ニュートンの外部的絶対時間とは対照的に、相対論では時空の別の座標としての時間という意味が与えたれている。従来の一般相対論的時空は、<M, g>すなわち、Mを時空位多様体とし、gをアインシュタイン重力場方程式に従うメトリックにより定式化される。座標の一般的な選択としての時間は、一般相対性理論的時空が、その時間の定数値に対応する一連の空間のような超曲面にスライスされる方法で幾何学的に具体化される。相対論と量子論が統合される閉じた量子宇宙論のような真に閉じた系を記述することと、外部的絶対時間の概念は両立しない。特定の時間に行われる測定は、従来のコペンハーゲン解釈(特権的な時間の存在に固定されている)の基本的な要素である。

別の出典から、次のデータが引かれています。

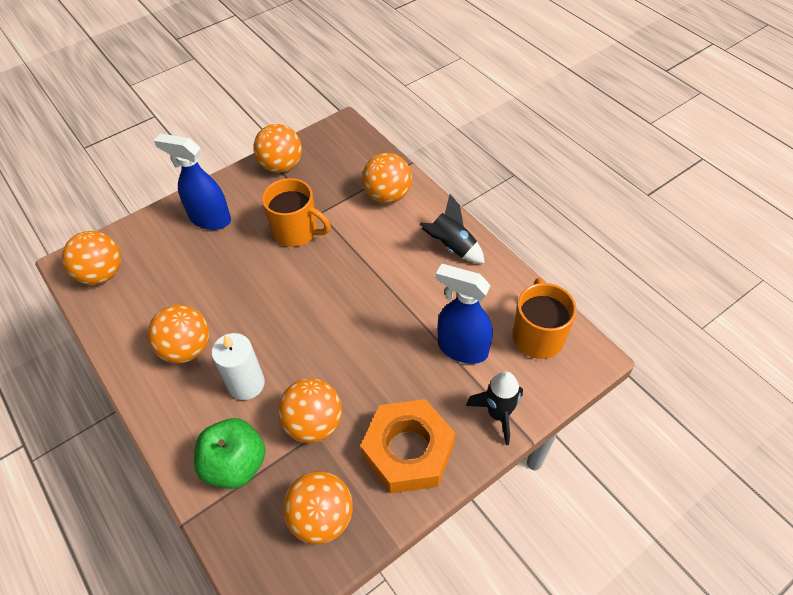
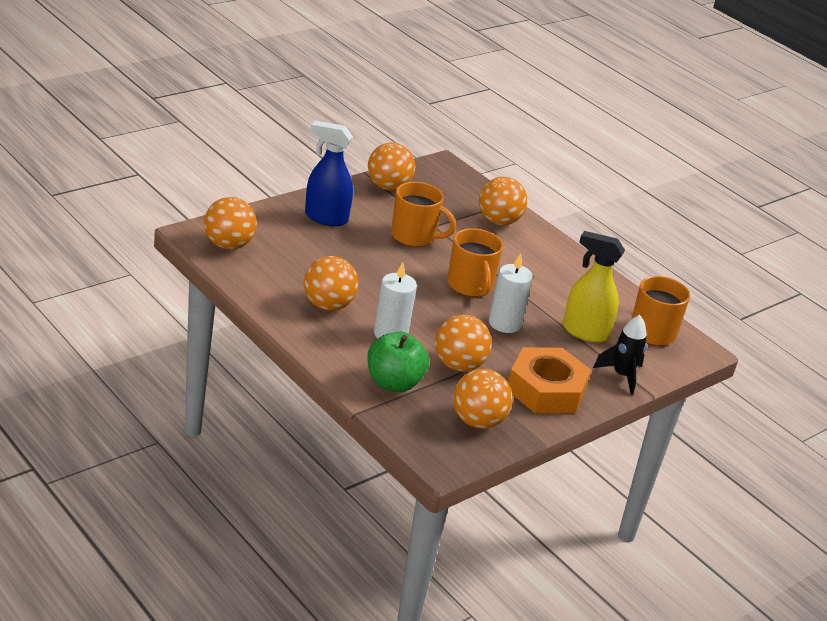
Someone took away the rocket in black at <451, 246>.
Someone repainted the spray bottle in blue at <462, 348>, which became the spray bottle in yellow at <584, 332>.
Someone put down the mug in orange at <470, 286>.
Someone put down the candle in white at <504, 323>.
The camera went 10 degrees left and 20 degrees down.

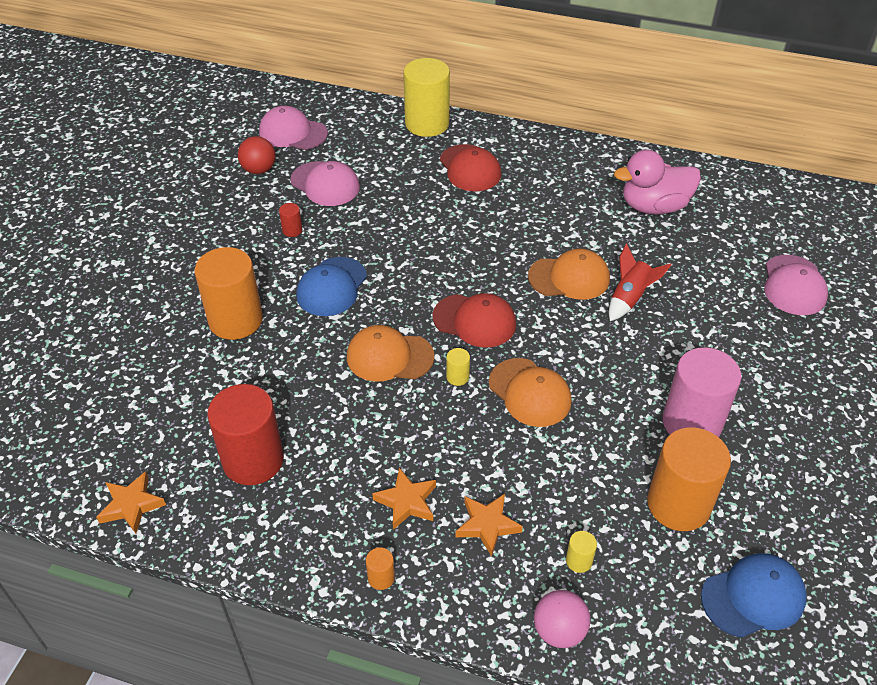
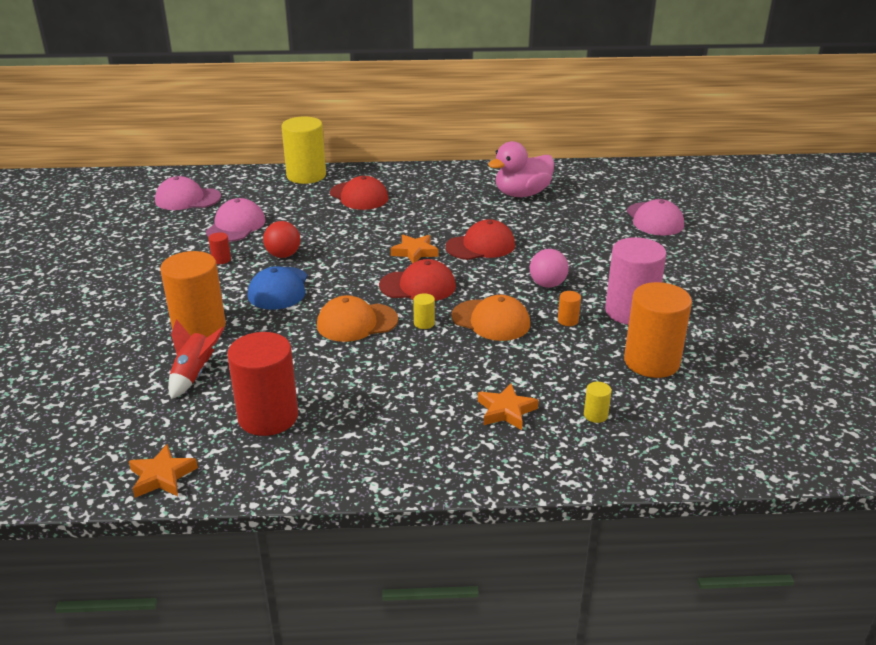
Someone carried the ball in red from <259, 170> to <283, 255>.
Someone rotated the cap in pink at <325, 184> by 90 degrees counterclockwise.
Someone carried the cylinder in orange from <381, 577> to <568, 320>.
Someone carried the star in orange from <406, 501> to <414, 252>.
Someone repainted the cap in orange at <569, 278>, which became the cap in red at <481, 246>.
Someone carried the ball in pink from <559, 630> to <547, 284>.
Someone carried the rocket in red from <629, 298> to <194, 375>.
Someone took away the cap in blue at <753, 597>.
The camera went 20 degrees left and 15 degrees down.

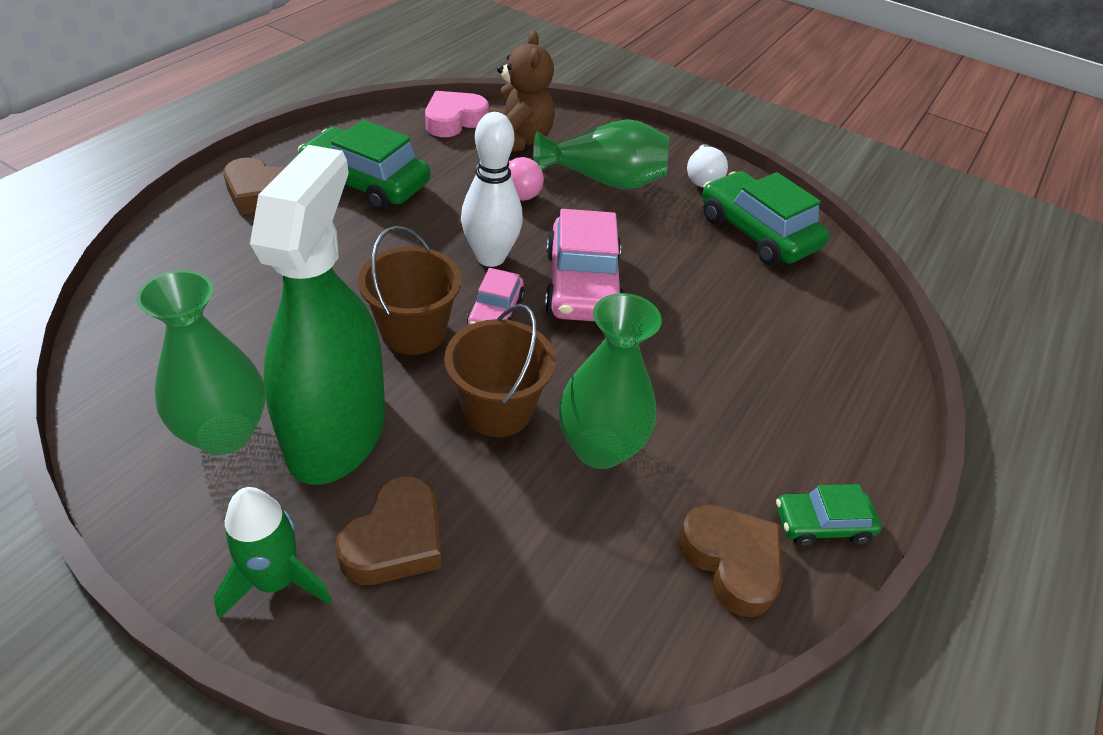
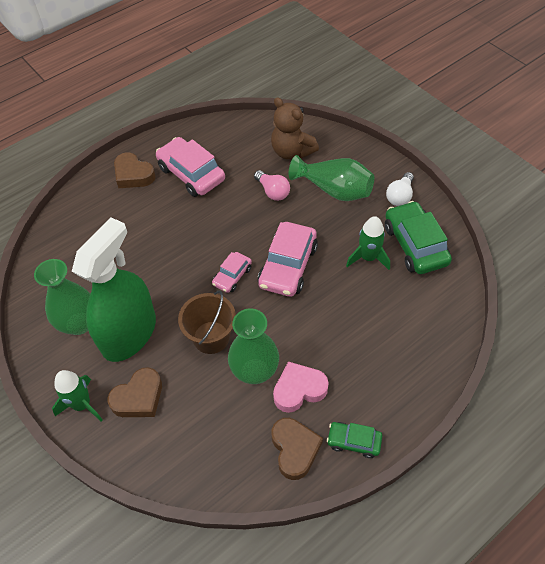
Someone repainted the car in green at <366, 183>, which became the car in pink at <191, 174>.
Someone took away the bucket in brown at <413, 332>.
Someone carried the heart in pink from <454, 120> to <299, 389>.
Someone took away the bowling pin in white at <490, 257>.
Someone rotated the teddy bear in brown at <517, 141> by 120 degrees clockwise.
Someone put down the rocket in green at <368, 258>.
The camera went 25 degrees right and 10 degrees up.

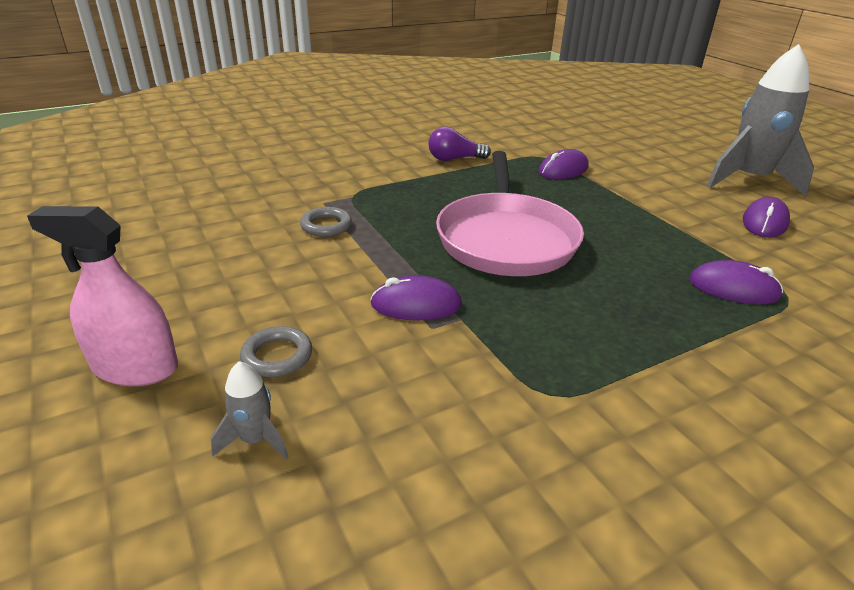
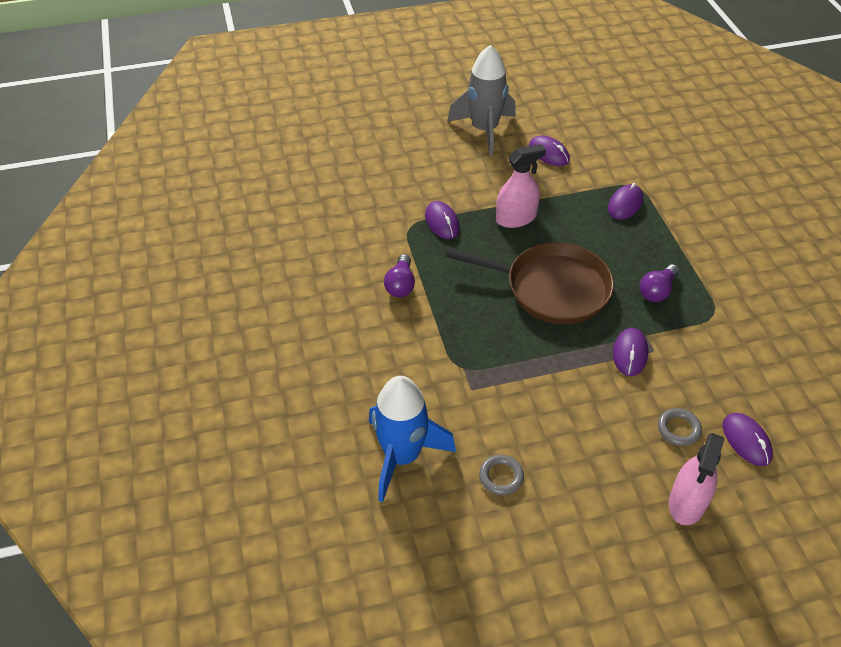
Someone swapped the rocket in grey at <255, 439> for the mouse in purple at <746, 441>.
Someone carried the ring in grey from <326, 226> to <501, 477>.
Someone repainted the pan in pink at <506, 239>, which became the pan in brown at <552, 288>.
Someone put down the rocket in blue at <402, 456>.
Someone put down the spray bottle in pink at <516, 218>.
Someone put down the light bulb in purple at <657, 291>.
The camera went 75 degrees left and 15 degrees up.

観測可能量は、所与の時間値を測定できる量である。一方、「履歴」は、一連の時系列測定の結果を参照する場合を除いて、直接的な物理的意味はない。その「履歴」は、経路積分形式では量子力学に似ているが、一般相対性理論に似た機能を保持することもでき、一般相対性理論量子力学の調整(の一部)の前兆となる可能性もあるが、いずれにせよ、宇宙全体で量子力学をどのように解釈すべきかは、今もなお謎に満ちた問題である。

 

両者の統一を試みる量子重力理論の抱える最大級の難問が、この”The Problem of Time”であり、有力な理論として考えられる超弦理論とループ量子重力理論は、相対論に軸足を置くのか、それとも量子論に軸足を置いて考えるかの違いを反映していると見ることもできないわけではない(あくまで素人しての印象でしかないが、超弦理論は相対論に、ループ量子重力理論は量子論にそれぞれ軸足を置いて思考しているように見受けられる)。それゆえ再び、両者における時間概念の不一致がどうしても現れ出てくるように思える。それほどの難問中の難問であり、いまなお解決を見ていないが、その中から、様々な時間論が思いもよらぬ副産物として生み出されている。米国ではピッツバーグ大学、英国ではケンブリッジ大学やオックスフォード大学などが、世界的な研究拠点になっているが、この連中の議論と比べて、やはりどうしても見劣りしてしまう。あるいは、イスラエルヘブライ大学で哲学の教授を務めていて、最近亡くなったイタマール・ピトフスキーのようなピカ一の頭脳を持った者が我が日本から登場することは期待できそうもない(ピトフスキーは、主として確率の哲学で著名だが)。

 

ともかく、相対論や量子論にまで論域を広げて空間論・時間論を展開するのであれば、この齟齬に対して踏み込んだ考察がない限り、さして実りある成果は期待できないだろうし、さすがの廣松も自分の手に負えることではないとの直感が働いたのか、新たな世界観の宣揚を打ち出す割には、空間論・時間論に触れる論考が著しく少ない理由になっているものと思われる。